By Amy Kim, Psy.D.
As seen in S-Life Mag:
Being mindful is a beautiful way of approaching one’s relationship with food and body. Unfortunately, it’s often difficult to make the leap from struggling with food and body to mindfully eating and experiencing your body. Often, mindfulness is used as yet another way to try to control or manipulate one’s appetite or weight, which leads to further self-criticism and punishment. I’d like to propose an intermediary (and more practical) way of cultivating mindfulness, which is less about mindful eating (“Rate your hunger”, “Put your fork down between bites”, “Sit at a table and eat with no distractions”) and mindfulness of bodily sensations (“Feel your body as it rests on the chair”, “Notice the breeze as it hits your skin”) and more about actually having moment-to-moment awareness of your body’s needs.
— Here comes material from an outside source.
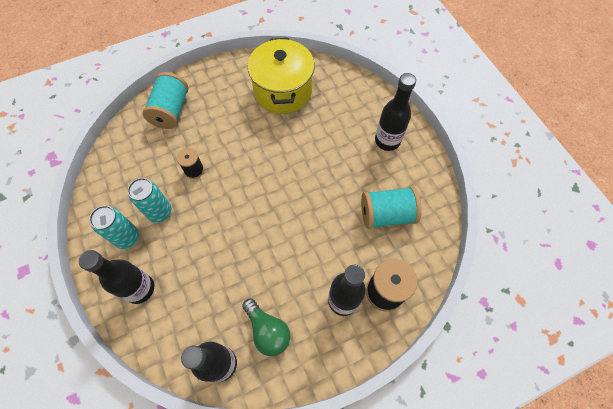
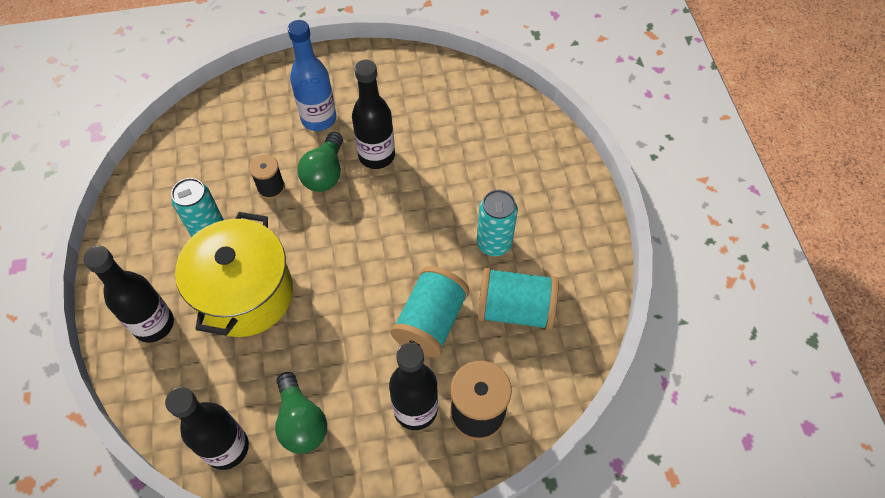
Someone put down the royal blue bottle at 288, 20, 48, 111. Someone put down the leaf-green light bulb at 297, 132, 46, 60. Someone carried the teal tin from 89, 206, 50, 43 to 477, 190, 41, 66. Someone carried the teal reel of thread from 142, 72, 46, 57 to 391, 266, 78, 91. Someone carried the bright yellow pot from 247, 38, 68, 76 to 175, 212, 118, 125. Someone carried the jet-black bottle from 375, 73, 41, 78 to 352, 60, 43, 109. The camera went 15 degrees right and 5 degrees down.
To be able to get to a place where you can actually notice the amazing nuances of all of your senses and be fully present, honoring your basic needs and wants is essential. How do you begin? First, by getting very clear about your authentic goals regarding food and body. Ask yourself - are they your goals or society’s goals? This may be difficult to tease apart. Once you get very honest about what YOUR goals are for yourself, they may look something like, “To have a relationship with my body and food that is easy and pleasurable and without stress and striving.” Notice how there’s nothing about body manipulation (That’s society’s message). You can never actually be mindful or fully open to the present moment if you are trying to manipulate your body.
Struggling with your body necessarily means that you are living in your thoughts, and thoughts pull you out of the present moment, into judgment, and into the past (What could have been, what should have been) or the future (What will be, What you hope to be). Thoughts of regret, hope or anticipation immediately lead to tension. Do you notice that?
Can you allow your body and food to be what they want to be? To be what they will be anyway, no matter how much you try to change, manipulate and control it? Can you accept that your body is a miraculous and utterly mysterious organism that just somehow functions to keep you alive and gives you precisely the right signals and signs, if you could only listen to them more? Can you accept that you actually have no control over the ultimate fate of your bodily organism? And then from that place of acceptance, nonjudgment, nonattachment, and compassion, make mindful choices that nourish, sustain, and just allow it to be? In my therapy work, I’ve used the phrase “kindness compass” to inform moment-to-moment decisions. What’s the kindest and gentlest choice you can make in this moment?